Subject to P.M 30.0601, each unit transfers its files to the archive with an inventory attached. The Archive inventory includes all inventories received from the units. In most cases, all inventories are stored in the archive's computer system.

Not all documentation created in the IDF is archived. Files including documents with short retention times are destroyed in the units, subject to the archive's approval. Other files are destroyed in the archive years later.

The file data received from the unit are: unit's name, file's subject, and dates of the earliest and latest documents (inclusive dates), unit's file symbolization, and security classification. The archive adds, in the archiving process, a file archive unique identifier, and physical address in the warehouse.

The identifier is composed of three parts from right to left: archiving year, in four digits; annual serial number, file number within a shipment.

Occasionally the archive improves a file's data by adding an abstract to facilitate the locating of documents. When a file is examined by the "declassification team" or scanned into the computer, a declassification and scanning statuses are recorded in the computer system.
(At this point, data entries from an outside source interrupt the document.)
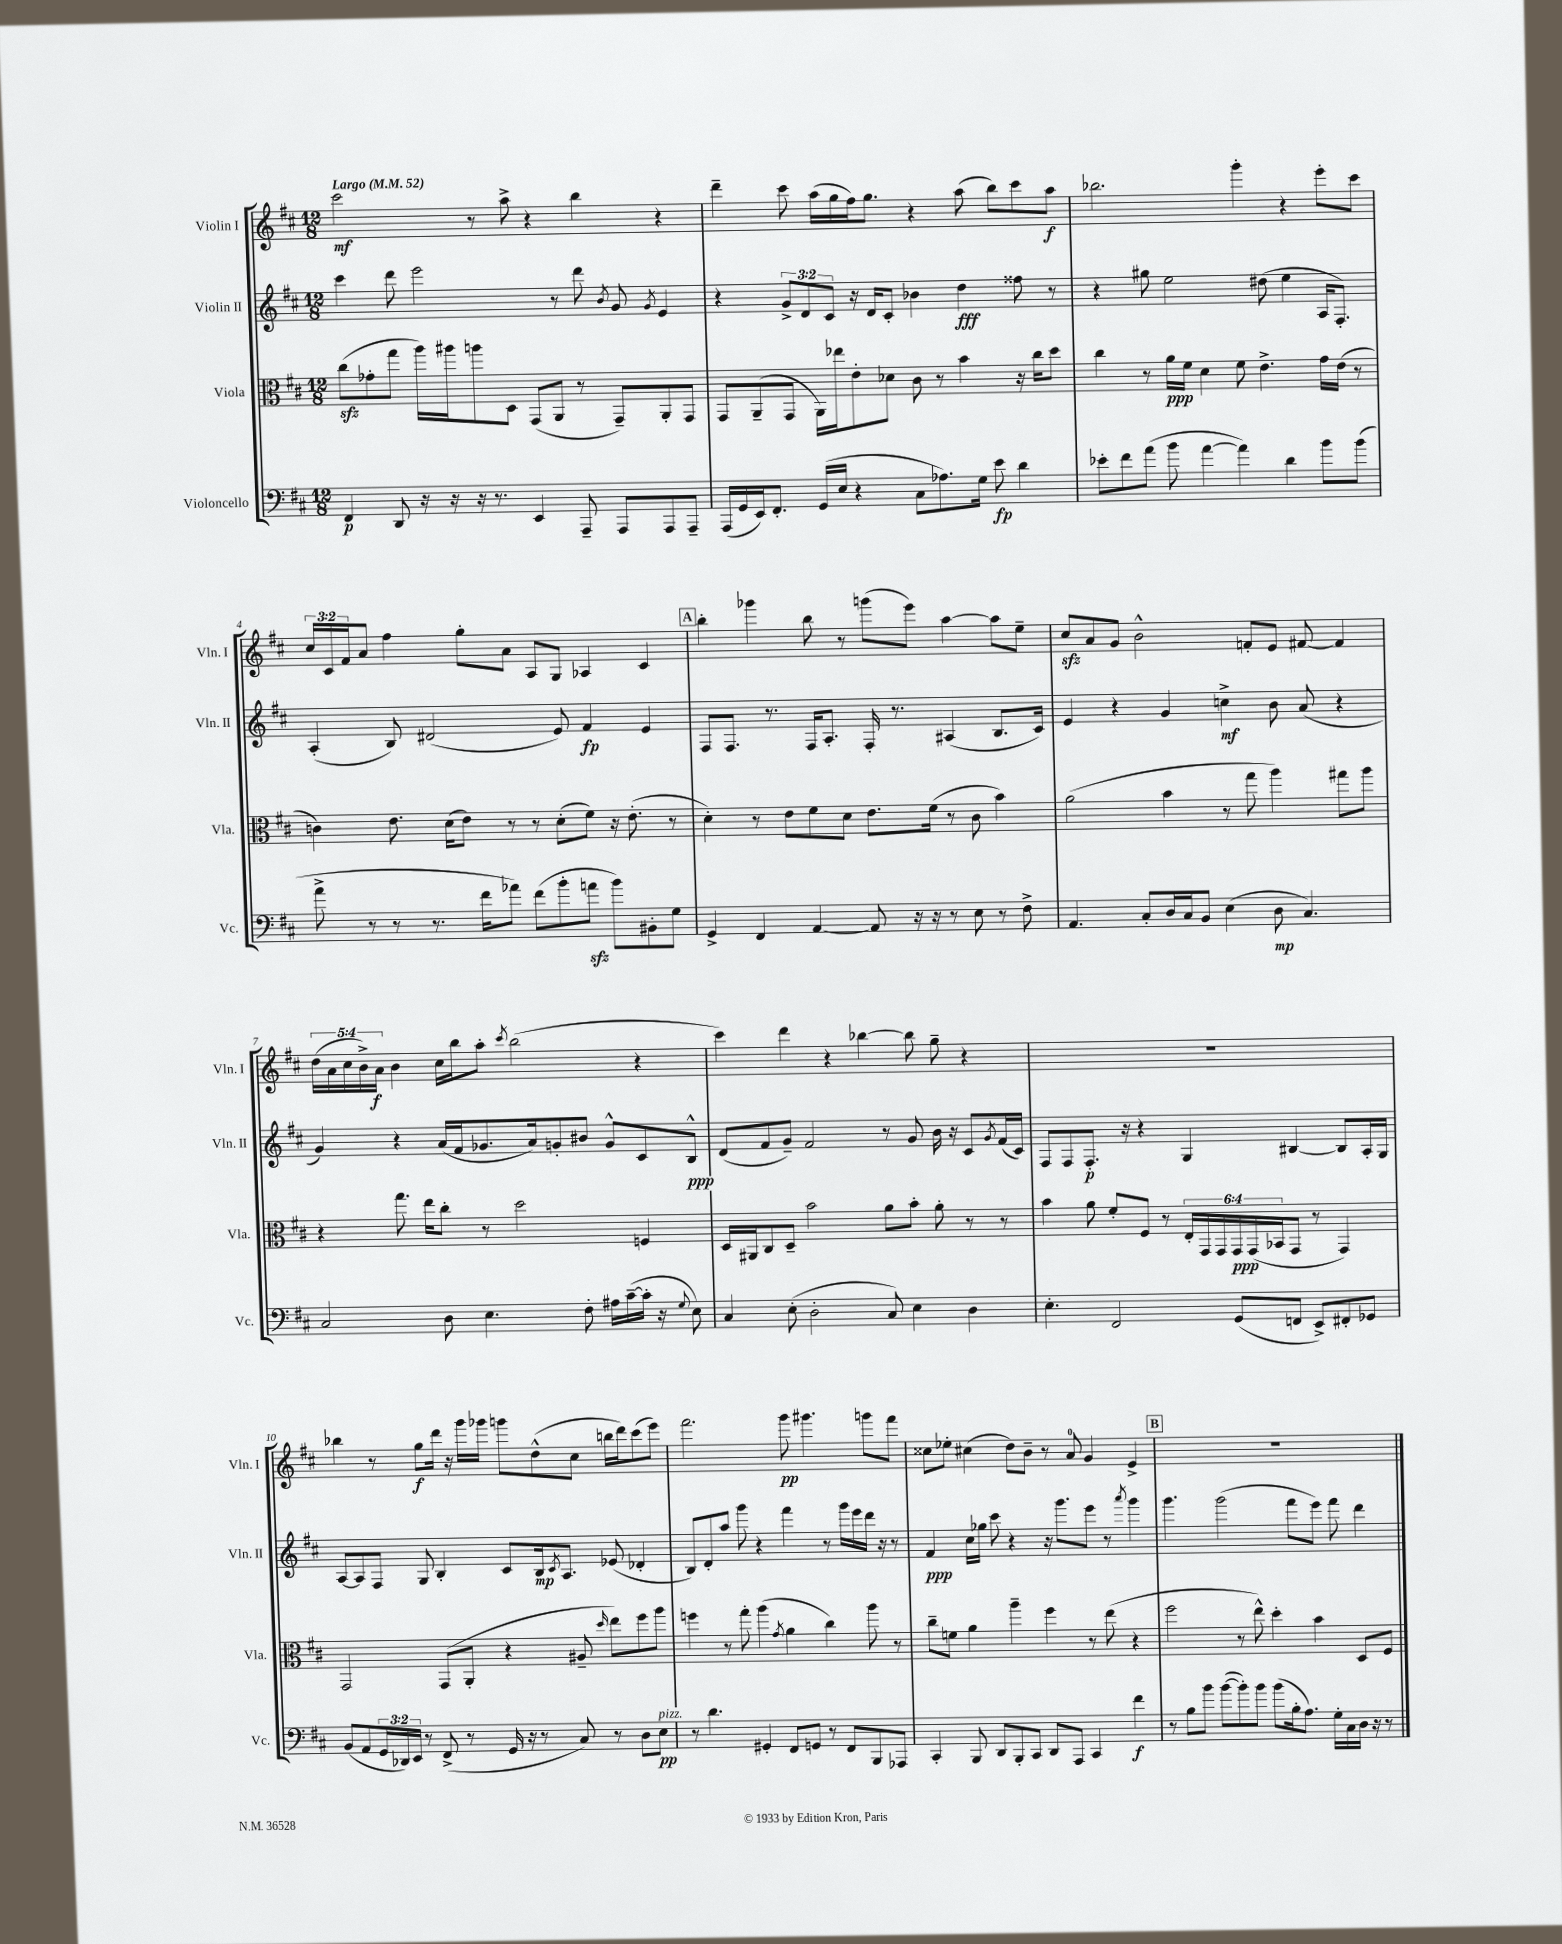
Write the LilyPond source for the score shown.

<<
\new StaffGroup <<
\new Staff = "s0" \with { instrumentName = "Violin I" shortInstrumentName = "Vln. I" } {
    \clef treble \key d \major \numericTimeSignature \time 12/8 \override Staff.TupletNumber.text = #tuplet-number::calc-fraction-text \tempo "Largo" 4 = 52
    cis'''2\mf r8 a''8-> r4 b''4 r4 |
    d'''4-- cis'''8 a''16( g''16 fis''16) g''8. r4 a''8( b''8) cis'''8 a''8\f |
    bes''2. g'''4-. r4 e'''8-. cis'''8 |
    \tuplet 3/2 { cis''16 cis'16 fis'16 } a'8 fis''4 g''8-. a'8 a8 g8 aes4 cis'4 |
    \mark \markup { \box "A" } b''4-. ges'''4 b''8 r8 g'''8( e'''8) a''4~ a''8 e''8-- |
    cis''8\sfz a'8 g'8 b'2-^ f'8-. e'8 fis'8~ fis'4 |
    \tuplet 5/4 { d''16( a'16 cis''16 b'16->) a'16\f } b'4 cis''16 b''16 a''8-. \acciaccatura { cis'''8 } b''2( r4 |
    cis'''4) d'''4 r4 bes''4~ bes''8 g''8-- r4 |
    R1. |
    bes''4 r8 g''8\f d'''16 r16 g'''16 ges'''16 g'''8 d''8-^( cis''8 b''16 d'''16) cis'''8( e'''8) |
    fis'''2. g'''8\pp gis'''4. g'''8 fis'''8 |
    cisis''8 ees''8-. cis''4( d''8) b'8-- r8 a'8-0 g'4 e'4-> |
    \mark \markup { \box "B" } R1. \bar "|." |
}
\new Staff = "s1" \with { instrumentName = "Violin II" shortInstrumentName = "Vln. II" } {
    \clef treble \key d \major \numericTimeSignature \time 12/8 \override Staff.TupletNumber.text = #tuplet-number::calc-fraction-text
    cis'''4 d'''8 e'''2 r8 d'''8 \acciaccatura { b'8 } g'8 \acciaccatura { g'8 } e'4 |
    r4 \tuplet 3/2 { g'8-> d'8 cis'8 } r16 d'16 cis'8-. bes'4 d''4\fff fisis''8 r8 |
    r4 gis''8 e''2 dis''8( e''4 a16 fis8.-.) |
    a4-.( b8) dis'2( e'8) fis'4\fp e'4 |
    \mark \markup { \box "A" } fis8 fis8. r8. fis16 a8.-. fis16-. r8. ais4( b8. cis'16) |
    e'4 r4 g'4 c''4->\mf b'8 a'8( r4 |
    g'4) r4 a'16( fis'16 ges'8. a'16) g'8-. bis'8 g'8-^ cis'8 b8-^\ppp |
    d'8( fis'8 g'8--) fis'2 r8 g'8 b'16 r16 cis'8 \acciaccatura { g'8 } fis'16( cis'16) |
    fis8 fis8 fis8.-.\p r16 r4 g4 bis4~ bis8 a16-. g16 |
    a8~ a8 fis8 g8 b4-. cis'8 b16\mp \acciaccatura { cis'8 } a8. ees'8( des'4-. |
    b8) d'8-. a''8 g'''8 r4 fis'''4 r8 g'''16 e'''16 d'''16 r16 r8 |
    fis'4\ppp cis''16 ges''16 cis'''8 r4 r16 g'''8. e'''8 r8 \acciaccatura { a'''8 } g'''4 |
    \mark \markup { \box "B" } g'''4. g'''2( fis'''8 e'''8) fis'''8 d'''4 \bar "|." |
}
\new Staff = "s2" \with { instrumentName = "Viola" shortInstrumentName = "Vla." } {
    \clef alto \key d \major \numericTimeSignature \time 12/8 \override Staff.TupletNumber.text = #tuplet-number::calc-fraction-text
    cis''8\sfz( ges'8-. g''8 a''16) ais''16 a''8 d8 g,8( a,8 r8 g,8--) a,8-. g,8 |
    g,8 a,8--( g,8 a,16) ees''16 e'8-. des'8 cis'8 r8 b'4 r16 cis''16 d''8 |
    cis''4 r8 a'16\ppp fis'16 d'4 fis'8 e'4.-> g'16 e'16( r8 |
    c'4) e'8. d'16( e'8) r8 r8 d'8-.( fis'8) r16 e'8.-.( r8 |
    \mark \markup { \box "A" } d'4-.) r8 e'8 fis'8 d'8 e'8. fis'16( r8 cis'8 b'4) |
    a'2( b'4 r8 g''8 a''4) gis''8 a''8 |
    r4 g''8. e''16 cis''8-. r8 d''2 f4 |
    d16 ais,16 cis8 d8-- b'2 a'8 b'8-. a'8-. r8 r8 |
    b'4 a'8 fis'8-. fis8 r8 \tuplet 6/4 { e16-. g,16 g,16 g,16\ppp g,16( bes,16 } g,8 r8 g,4) |
    g,2 g,8( a,8-. r4 ais8-- \grace { d''16 } e''8) fis''8 a''8 |
    f''4 r8 g''8-. a''4( \acciaccatura { g'8 } a'4 cis''4) a''8 r8 |
    cis''8-- f'8 a'4 a''4-- fis''4 r8 e''8( r4 |
    \mark \markup { \box "B" } fis''2 r8 e''8-^) d''4-. b'4 d8 fis8 \bar "|." |
}
\new Staff = "s3" \with { instrumentName = "Violoncello" shortInstrumentName = "Vc." } {
    \clef bass \key d \major \numericTimeSignature \time 12/8 \override Staff.TupletNumber.text = #tuplet-number::calc-fraction-text
    fis,4\p d,8 r16 r16 r16 r8. e,4 a,,8-- a,,8 a,,8 a,,8-- |
    a,,16( g,16 e,16) fis,8.-. g,16( e16 r4 cis8 aes8.) g16 e'8\fp d'4 |
    ees'8-. fis'8 a'8( b'8 a'4~ a'4) d'4 b'8 b'8( |
    a'8-> r8 r8 r8. fis'16 aes'8) fis'8( b'8-. a'8\sfz b'8) bis,8-. g8 |
    \mark \markup { \box "A" } g,4-> fis,4 a,4~ a,8 r16 r16 r8 e8 r8 fis8-> |
    a,4. cis8-. d16 cis16 b,8 e4( d8\mp cis4.) |
    cis2 d8 e4. fis8-. ais16 cis'16~--( cis'16-. r16 \appoggiatura { g8 } e8) |
    cis4 e8-.( d2-. cis8) e4 d4 |
    e4.-. fis,2 g,8( f,8 e,8->) fis,8-. ges,8 |
    b,8( a,8 \tuplet 3/2 { g,16 des,16) e,16 } r8 fis,8->( r8 g,16 r16 r8 cis8) r8 d8 e8\pp^\markup { \italic "pizz." } |
    r8 d'4. gis,4-. fis,8 g,8 r8 fis,8 b,,8 aes,,8 |
    cis,4-. b,,8 d,8 b,,8-. cis,8 d,8 a,,8 cis,4 fis'4\f |
    \mark \markup { \box "B" } r8 b8 b'8 b'8~( b'8-.) b'8 b'8( b16-. a8.) g16-. cis16 d16 r16 r8 \bar "|." |
}
>>
>>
The archive makes little use of the term "Material Bulk:" all files received from a specific unit are considered a unique material bulk, regardless of inclusive dates. ​

Service of subject files

The database of the Israel Defense Forces and Defense Establishment Archive is amenable to a reasonable level of spotting of most requested documentation.
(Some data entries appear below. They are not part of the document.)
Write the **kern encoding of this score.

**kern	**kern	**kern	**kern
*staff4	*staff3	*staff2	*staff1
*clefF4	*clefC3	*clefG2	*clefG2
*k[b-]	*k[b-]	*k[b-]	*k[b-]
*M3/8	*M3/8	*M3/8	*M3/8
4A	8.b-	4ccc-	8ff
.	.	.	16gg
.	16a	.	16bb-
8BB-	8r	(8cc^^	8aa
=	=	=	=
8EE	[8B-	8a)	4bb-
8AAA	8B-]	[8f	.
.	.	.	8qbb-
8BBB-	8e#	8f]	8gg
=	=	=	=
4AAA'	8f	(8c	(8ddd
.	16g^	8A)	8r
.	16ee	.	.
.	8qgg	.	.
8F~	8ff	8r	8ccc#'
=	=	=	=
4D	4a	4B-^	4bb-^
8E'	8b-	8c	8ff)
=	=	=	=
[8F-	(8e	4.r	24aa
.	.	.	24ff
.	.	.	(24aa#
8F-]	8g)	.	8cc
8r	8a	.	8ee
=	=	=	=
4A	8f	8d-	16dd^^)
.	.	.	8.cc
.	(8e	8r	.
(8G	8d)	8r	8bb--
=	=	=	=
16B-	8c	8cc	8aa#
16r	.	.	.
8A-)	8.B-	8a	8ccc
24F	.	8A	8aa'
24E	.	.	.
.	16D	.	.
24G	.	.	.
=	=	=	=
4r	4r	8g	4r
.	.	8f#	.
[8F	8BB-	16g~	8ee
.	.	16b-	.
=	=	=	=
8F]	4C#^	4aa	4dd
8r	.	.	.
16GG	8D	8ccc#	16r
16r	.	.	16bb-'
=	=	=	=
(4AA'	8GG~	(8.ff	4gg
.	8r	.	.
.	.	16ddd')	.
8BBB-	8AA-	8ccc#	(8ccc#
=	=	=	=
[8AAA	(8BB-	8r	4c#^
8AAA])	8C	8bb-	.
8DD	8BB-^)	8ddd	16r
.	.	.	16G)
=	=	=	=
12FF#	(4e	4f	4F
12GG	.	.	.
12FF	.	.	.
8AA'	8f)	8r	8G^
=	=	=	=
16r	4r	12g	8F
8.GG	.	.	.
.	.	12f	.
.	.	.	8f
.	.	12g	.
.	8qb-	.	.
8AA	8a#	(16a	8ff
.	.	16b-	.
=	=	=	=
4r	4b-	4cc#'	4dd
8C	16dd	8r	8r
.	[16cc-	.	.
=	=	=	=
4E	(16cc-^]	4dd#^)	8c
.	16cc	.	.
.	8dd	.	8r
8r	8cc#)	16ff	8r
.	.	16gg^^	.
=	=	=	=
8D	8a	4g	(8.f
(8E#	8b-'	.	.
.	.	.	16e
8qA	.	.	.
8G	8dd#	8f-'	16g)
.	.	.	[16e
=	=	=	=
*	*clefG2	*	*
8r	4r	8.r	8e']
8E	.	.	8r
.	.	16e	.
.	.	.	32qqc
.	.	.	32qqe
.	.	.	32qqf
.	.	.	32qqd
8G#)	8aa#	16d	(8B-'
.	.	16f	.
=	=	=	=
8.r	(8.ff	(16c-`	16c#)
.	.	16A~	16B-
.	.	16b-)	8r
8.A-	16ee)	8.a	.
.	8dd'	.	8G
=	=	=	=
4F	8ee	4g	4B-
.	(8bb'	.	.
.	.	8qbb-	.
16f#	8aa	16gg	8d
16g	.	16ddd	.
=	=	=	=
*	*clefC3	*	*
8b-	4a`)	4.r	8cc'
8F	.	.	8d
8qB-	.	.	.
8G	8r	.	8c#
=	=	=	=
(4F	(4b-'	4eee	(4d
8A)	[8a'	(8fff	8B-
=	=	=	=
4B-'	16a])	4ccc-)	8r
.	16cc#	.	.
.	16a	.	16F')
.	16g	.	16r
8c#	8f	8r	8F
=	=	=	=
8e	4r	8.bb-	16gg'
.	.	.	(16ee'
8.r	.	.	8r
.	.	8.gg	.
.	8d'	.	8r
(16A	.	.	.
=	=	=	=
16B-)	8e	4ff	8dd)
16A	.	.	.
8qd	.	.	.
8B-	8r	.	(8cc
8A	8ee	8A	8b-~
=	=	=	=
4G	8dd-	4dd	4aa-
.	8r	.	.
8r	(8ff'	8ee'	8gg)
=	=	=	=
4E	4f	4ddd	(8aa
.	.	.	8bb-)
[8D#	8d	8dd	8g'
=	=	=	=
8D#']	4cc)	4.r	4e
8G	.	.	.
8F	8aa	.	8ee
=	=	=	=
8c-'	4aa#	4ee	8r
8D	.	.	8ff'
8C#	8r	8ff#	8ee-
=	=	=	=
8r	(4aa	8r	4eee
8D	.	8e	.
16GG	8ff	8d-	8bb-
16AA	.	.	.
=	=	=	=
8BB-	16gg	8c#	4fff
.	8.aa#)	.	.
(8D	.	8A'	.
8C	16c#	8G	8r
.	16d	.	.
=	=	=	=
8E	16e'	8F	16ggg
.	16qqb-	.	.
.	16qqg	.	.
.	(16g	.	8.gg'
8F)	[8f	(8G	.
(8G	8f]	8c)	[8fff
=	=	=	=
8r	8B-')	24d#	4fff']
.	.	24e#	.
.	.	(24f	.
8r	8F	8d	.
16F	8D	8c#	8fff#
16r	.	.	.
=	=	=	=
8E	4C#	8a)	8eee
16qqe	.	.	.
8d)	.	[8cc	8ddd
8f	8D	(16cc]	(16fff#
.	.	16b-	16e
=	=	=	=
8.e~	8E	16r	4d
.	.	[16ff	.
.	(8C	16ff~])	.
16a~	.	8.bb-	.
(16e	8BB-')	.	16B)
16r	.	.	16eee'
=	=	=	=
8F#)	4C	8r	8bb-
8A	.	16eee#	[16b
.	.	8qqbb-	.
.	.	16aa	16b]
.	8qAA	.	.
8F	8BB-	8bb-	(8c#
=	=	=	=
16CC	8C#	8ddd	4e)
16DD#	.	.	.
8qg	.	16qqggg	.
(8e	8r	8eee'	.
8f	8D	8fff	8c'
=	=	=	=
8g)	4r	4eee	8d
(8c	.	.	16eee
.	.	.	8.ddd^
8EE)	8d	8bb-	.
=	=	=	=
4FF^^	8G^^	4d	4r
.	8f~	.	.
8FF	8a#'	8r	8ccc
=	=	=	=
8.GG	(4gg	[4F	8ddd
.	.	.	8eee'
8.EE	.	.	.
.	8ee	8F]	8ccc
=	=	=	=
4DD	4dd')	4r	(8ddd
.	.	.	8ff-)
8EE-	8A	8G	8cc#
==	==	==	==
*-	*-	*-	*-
Public service is offered in two modes:

The first: independent search of files which are open to the public, via the reading room system. Archive employees guide applicants, assist them, and if needed even locate files.

Currently there are 50,000 files opened to public scrutiny.

As of now, scrutiny is only possible on the archive's premises, but we intend to establish an online reading room.

The second: a data search by the archive employees. Sometimes it is required because the requested materials, or parts of them, are not yet open to public scrutiny.

The reading room's computer system makes it possible to locate classified files, and request their use approval. Such requests are first examined in the "Public Scrutiny Unit." The unit's employees may select other files for declassification, or offer alternative files. The classification team examines the files and decides whether to declassify them or not.

A file's classification status fixed by the classification team may be opened (all materials open to public scrutiny), mixed (some documents or details are still classified), or classified (the whole file is closed to public scrutiny).